Daphne nodded and sniffled, unable at first to get any words out. He popped open the door and jumped out.
“Ben!” she called out sharply, sounding like a wire breaking.
Out in the rain, Ben leaned his head down and into the car.
“Tell her to paint the damn house,” Daphne said. She found a smile at last.
“Watch your language,” Ben replied. But his expression said it all. She would remember that look for a lifetime. Cherish it.
He pushed the door shut and hurried off through the falling rain.
76
The Dahlia Lounge was crowded. Boldt and Liz owned two stools up by the receptionist as they waited for a table. She was drinking fruit juice. Boldt, uncharacteristically, was drinking straight vodka. She looked like a million dollars. His cast itched.

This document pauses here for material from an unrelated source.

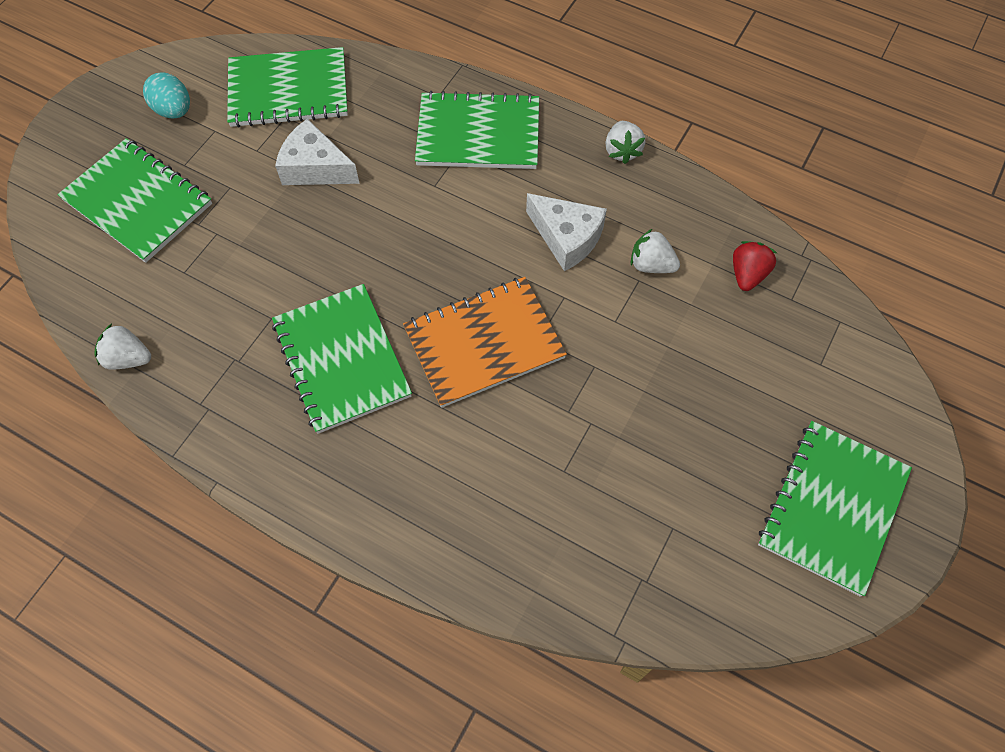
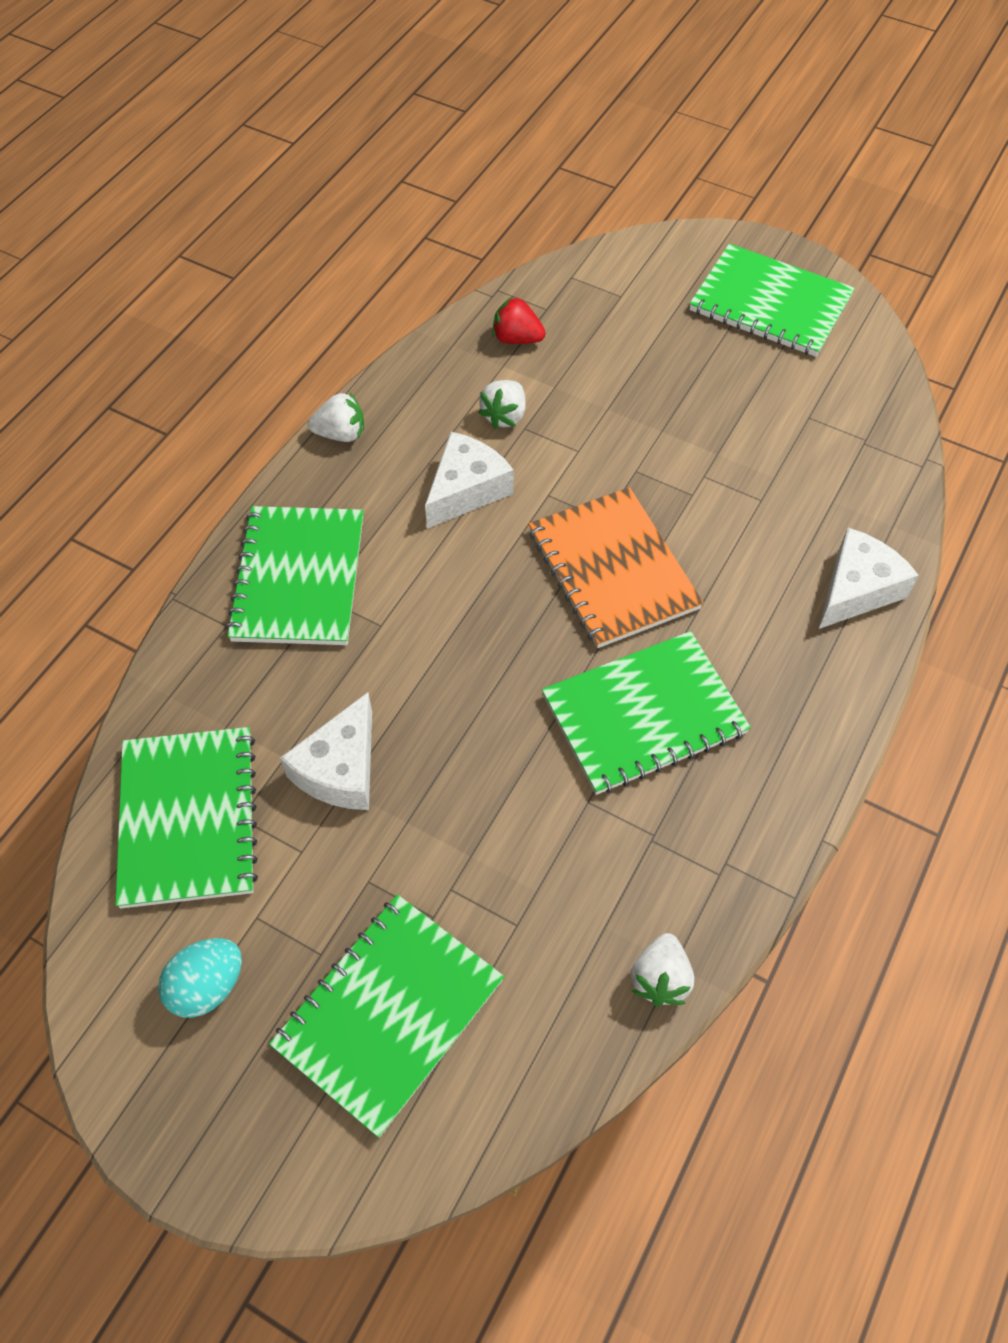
camera: 90 degrees left, 5 degrees down
(459, 545) = (856, 589): none -> white cheese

“He had moved all his stuff out, probably because if the kid talked we could locate him, and he had no desire to hurt the kid.”
“It was two weeks ago.” She studied him. For two weeks he had lain awake petting her hair as she slept. For two weeks they had said things they had always wanted to say, shared things they had always wanted to share. They had talked about why it took something so severe to bring two people to such rich honesty. He believed it unfair. She believed it a blessing.
The pain was worse. They were taking an evening out while they still had one to take.
“What about the boy?” she asked.
“Daphne pushed hard. He gets to be with the psychic short-term, maybe long term. It’s a good thing.”
“Yes,” she agreed. They clinked glasses.
“What’s this dinner about?” she asked.